*** SOURCE DATA

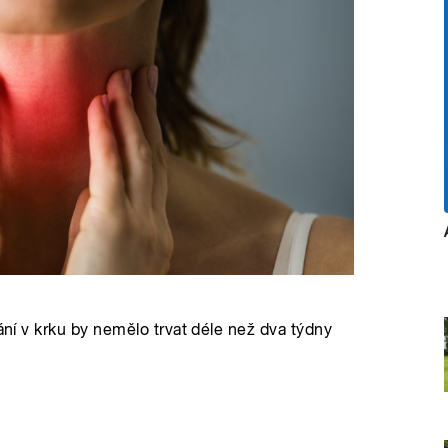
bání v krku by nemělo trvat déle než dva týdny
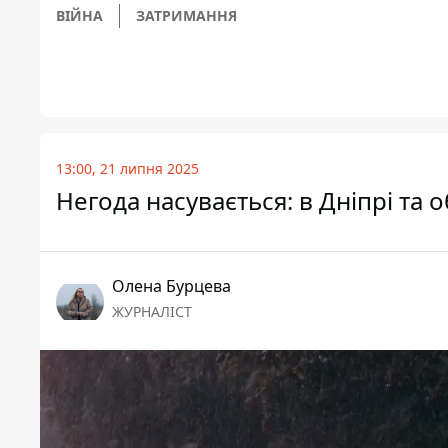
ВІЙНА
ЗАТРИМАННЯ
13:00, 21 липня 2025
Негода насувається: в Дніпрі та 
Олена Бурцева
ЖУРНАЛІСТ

******
*** SOURCE DATA

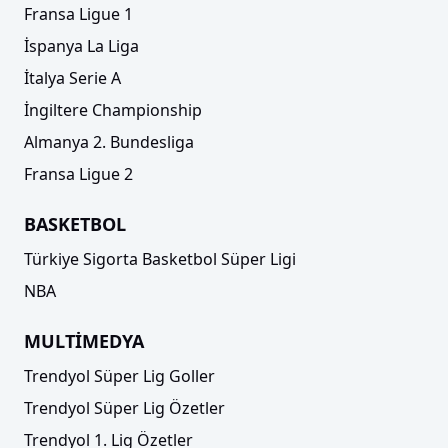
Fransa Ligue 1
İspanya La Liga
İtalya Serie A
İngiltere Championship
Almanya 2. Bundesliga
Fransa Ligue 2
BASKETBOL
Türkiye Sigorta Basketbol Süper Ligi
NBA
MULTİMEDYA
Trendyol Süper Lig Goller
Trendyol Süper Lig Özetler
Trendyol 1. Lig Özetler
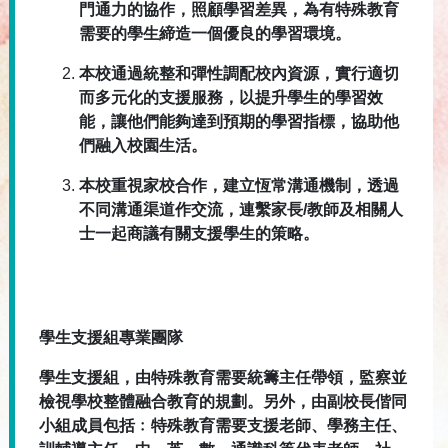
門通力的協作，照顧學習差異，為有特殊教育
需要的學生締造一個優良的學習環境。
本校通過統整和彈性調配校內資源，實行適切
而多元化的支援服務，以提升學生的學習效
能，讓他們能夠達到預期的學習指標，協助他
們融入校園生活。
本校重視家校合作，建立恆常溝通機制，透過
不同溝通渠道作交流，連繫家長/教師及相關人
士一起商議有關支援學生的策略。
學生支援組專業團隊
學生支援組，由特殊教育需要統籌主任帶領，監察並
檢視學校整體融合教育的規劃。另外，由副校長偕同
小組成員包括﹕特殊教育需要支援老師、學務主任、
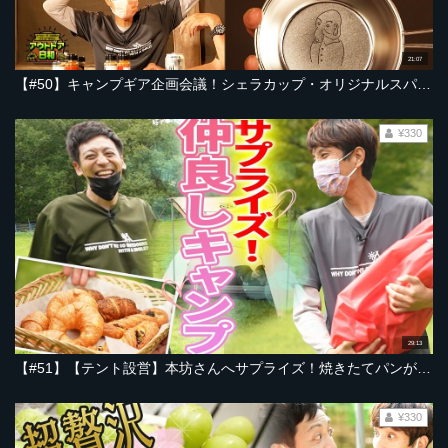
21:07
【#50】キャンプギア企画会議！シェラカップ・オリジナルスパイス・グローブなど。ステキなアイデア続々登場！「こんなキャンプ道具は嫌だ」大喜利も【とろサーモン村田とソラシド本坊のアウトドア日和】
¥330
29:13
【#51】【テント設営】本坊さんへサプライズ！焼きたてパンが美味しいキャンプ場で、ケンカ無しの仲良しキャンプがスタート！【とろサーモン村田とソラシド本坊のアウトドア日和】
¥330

******
*** SOURCE DATA

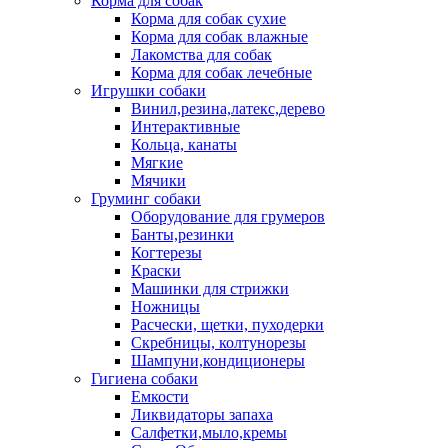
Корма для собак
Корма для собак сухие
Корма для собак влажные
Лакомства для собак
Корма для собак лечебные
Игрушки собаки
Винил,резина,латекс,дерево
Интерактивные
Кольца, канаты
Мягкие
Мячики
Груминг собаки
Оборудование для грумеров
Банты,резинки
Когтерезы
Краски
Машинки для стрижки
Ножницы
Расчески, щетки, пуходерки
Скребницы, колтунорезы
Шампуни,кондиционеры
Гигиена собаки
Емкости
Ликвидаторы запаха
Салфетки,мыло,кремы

******

(ACTIVITY): Check the data above line by line for the word "Корма". State only how many lines contain it.

(RESPONSE): 4